#### Activity
Go through the entries below and report how many lines contain the string "Example". Nothing but the number is wanted.

#### Source material
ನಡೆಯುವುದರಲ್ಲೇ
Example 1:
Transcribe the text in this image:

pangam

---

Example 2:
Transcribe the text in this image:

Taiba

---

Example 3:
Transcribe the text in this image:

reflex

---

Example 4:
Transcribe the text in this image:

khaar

--

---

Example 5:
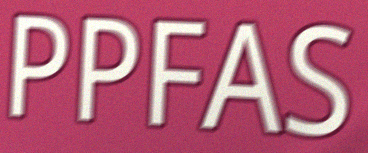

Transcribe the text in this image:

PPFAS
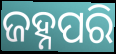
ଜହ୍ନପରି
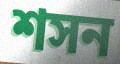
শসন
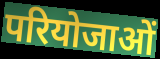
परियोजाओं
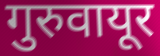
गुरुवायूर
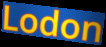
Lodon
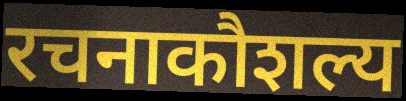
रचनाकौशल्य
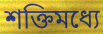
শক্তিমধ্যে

#### Reply
5